━━ DATA EXTRACTS ━━

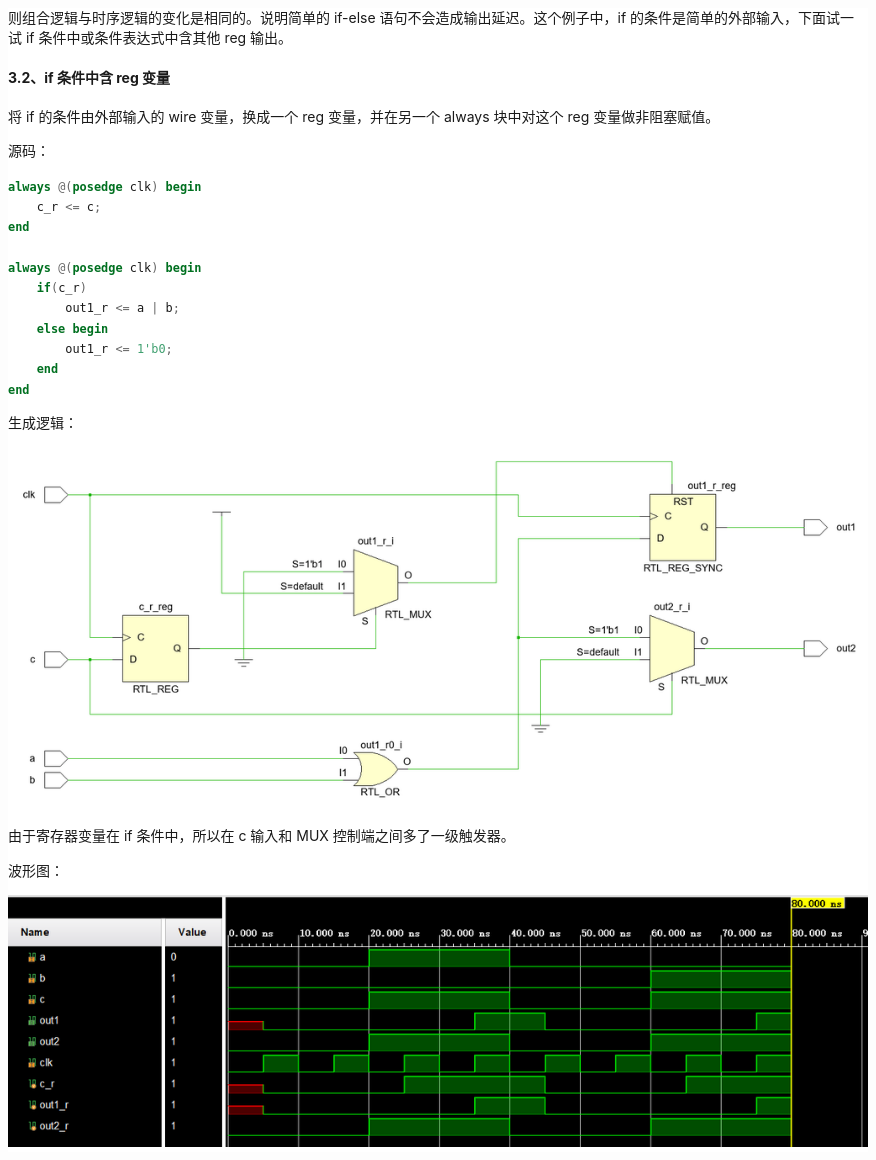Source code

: 则组合逻辑与时序逻辑的变化是相同的。说明简单的 if-else 语句不会造成输出延迟。这个例子中，if 的条件是简单的外部输入，下面试一试 if 条件中或条件表达式中含其他 reg 输出。

#### 3.2、if 条件中含 reg 变量

将 if 的条件由外部输入的 wire 变量，换成一个 reg 变量，并在另一个 always 块中对这个 reg 变量做非阻塞赋值。

源码：

```verilog
always @(posedge clk) begin
    c_r <= c;
end

always @(posedge clk) begin
    if(c_r)
        out1_r <= a | b;
    else begin
        out1_r <= 1'b0;
    end
end
```

生成逻辑：

![image-20220324180933477](2022-03-21-Verilog-赋值语句/image-20220324180933477.png)

由于寄存器变量在 if 条件中，所以在 c 输入和 MUX 控制端之间多了一级触发器。

波形图：

![image-20220324190035361](2022-03-21-Verilog-赋值语句/image-20220324190035361.png)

━━━

### TASK GOAL
Write out the records above exactly as they appear, leaving out any pictures.

### RESPONSE FOR THIS EXERCISE
Source code

: 则组合逻辑与时序逻辑的变化是相同的。说明简单的 if-else 语句不会造成输出延迟。这个例子中，if 的条件是简单的外部输入，下面试一试 if 条件中或条件表达式中含其他 reg 输出。

#### 3.2、if 条件中含 reg 变量

将 if 的条件由外部输入的 wire 变量，换成一个 reg 变量，并在另一个 always 块中对这个 reg 变量做非阻塞赋值。

源码：

```verilog
always @(posedge clk) begin
    c_r <= c;
end

always @(posedge clk) begin
    if(c_r)
        out1_r <= a | b;
    else begin
        out1_r <= 1'b0;
    end
end
```

生成逻辑：

![image-20220324180933477](2022-03-21-Verilog-赋值语句/image-20220324180933477.png)

由于寄存器变量在 if 条件中，所以在 c 输入和 MUX 控制端之间多了一级触发器。

波形图：

![image-20220324190035361](2022-03-21-Verilog-赋值语句/image-20220324190035361.png)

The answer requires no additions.